Pitta's presentation features new works from the Mariwô series, developed especially for the occasion. Màriwó (Elaeis guineensis) is the leaf of the oil palm, a sacred tree in Candomblé, the religion in which Pitta was raised. Each branch of the plant is carefully shredded and hung on the doors and windows of terreiros and casas de santo, to ward off evil and protect the energy of these Afro-Brazilian religious ritual spaces. Pitta’s visual trajectory is characterized by a distinctive interest in Afro-Brazilian cultures, spirituality, and graphic experimentation. With a practice that spans over four decades, his work is still inextricably tied to his personal history. As the son of Ialorixá Mãe Santinha de Oyá, he was introduced at an early age to his mother's religion and its rich textile traditions. Initially, this heritage is present in the artists' intricate richelieu embroideries. Since the 1980s, he has also developed patterned serigraphs for Carnival, bringing spiritual and ceremonial significance to the festivities. 
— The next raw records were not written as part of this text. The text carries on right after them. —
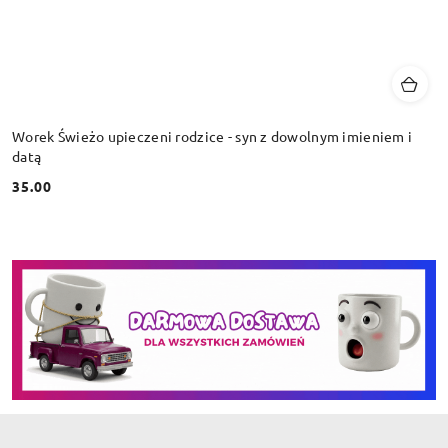
Worek Świeżo upieczeni rodzice - syn z dowolnym imieniem i
datą
35.00
Cena: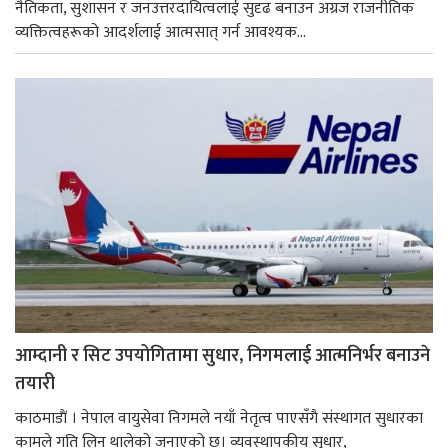
नैतिकता, सुशासन र जनउत्तरदायित्वलाई सुदृढ बनाउन अग्रज राजनीतिक
व्यक्तित्वहरूको आदर्शलाई आत्मसात् गर्न आवश्यक...
आम्दानी र सिट उपयोगितामा सुधार, निगमलाई आत्मनिर्भर बनाउने
तयारी
काठमाडाैं । नेपाल वायुसेवा निगमले नयाँ नेतृत्व पाएसँगै संस्थागत सुधारका
कामले गति लिन थालेको जनाएको छ। व्यवस्थापकीय सुधार,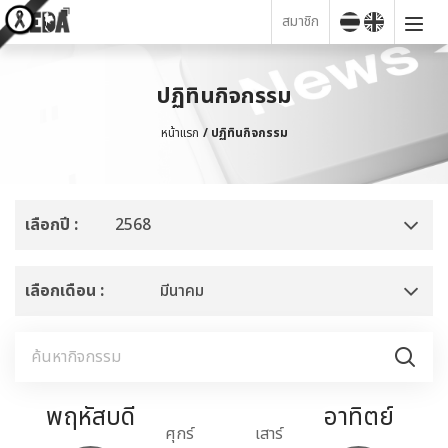
สมาชิก
ปฏิทินกิจกรรม
หน้าแรก
ปฏิทินกิจกรรม
เลือกปี :
2568
เลือกเดือน :
มีนาคม
พฤหัสบดี
อาทิตย์
ุธ
ศุกร์
เสาร์
จั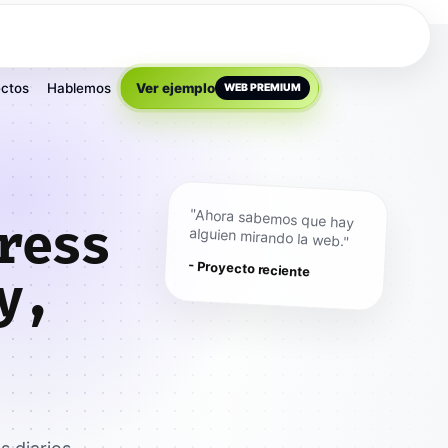
ctos
Hablemos
Ver ejemplo
WEB PREMIUM
"Ahora sabemos que hay
ress
alguien mirando la web."
- Proyecto reciente
y,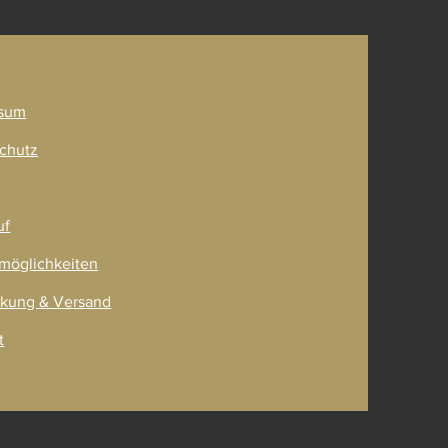
ner
sum
chutz
uf
möglichkeiten
kung & Versand
t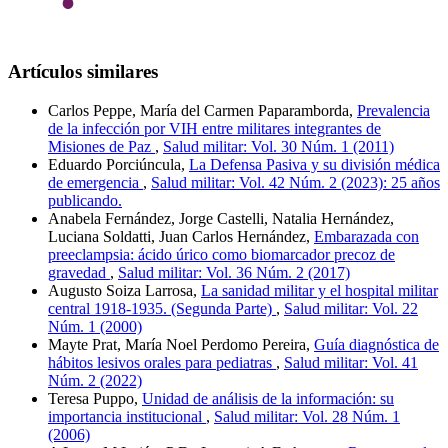
Artículos similares
Carlos Peppe, María del Carmen Paparamborda,
Prevalencia
de la infección por VIH entre militares integrantes de
Misiones de Paz
,
Salud militar: Vol. 30 Núm. 1 (2011)
Eduardo Porciúncula,
La Defensa Pasiva y su división médica
de emergencia
,
Salud militar: Vol. 42 Núm. 2 (2023): 25 años
publicando.
Anabela Fernández, Jorge Castelli, Natalia Hernández,
Luciana Soldatti, Juan Carlos Hernández,
Embarazada con
preeclampsia: ácido úrico como biomarcador precoz de
gravedad
,
Salud militar: Vol. 36 Núm. 2 (2017)
Augusto Soiza Larrosa,
La sanidad militar y el hospital militar
central 1918-1935. (Segunda Parte)
,
Salud militar: Vol. 22
Núm. 1 (2000)
Mayte Prat, María Noel Perdomo Pereira,
Guía diagnóstica de
hábitos lesivos orales para pediatras
,
Salud militar: Vol. 41
Núm. 2 (2022)
Teresa Puppo,
Unidad de análisis de la información: su
importancia institucional
,
Salud militar: Vol. 28 Núm. 1
(2006)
Evoked in his prints are traditional African and Afro-diasporic elements, particularly those from Yoruba mythology. In the words of curator Renato Menezes: "Indeed, signs, forms, and traces that evoke traditional African graphic languages have found, upon his fabrics, a privileged place for the education of the masses and the telling of stories that only make sense collectively. If writing, in Pitta’s work, is established through patterns and colors that reinterpret the Yoruba worldview, reading, on the other hand, arises from the relationships established through the contact of moving bodies, when the city streets become a terreiro. Across the folds of the fabrics that clothe the revelers runs an alphabet of letters and affections, activated by music and dance: it is on the body of the other that one reads the text that completes us."

In addition to his presentation at Nara Roesler’s booth in Echoes in the Present, Pitta presents a selection of more than a dozen historical Carnival textiles, suspended throughout the corridors of Jareh Das’ curated section.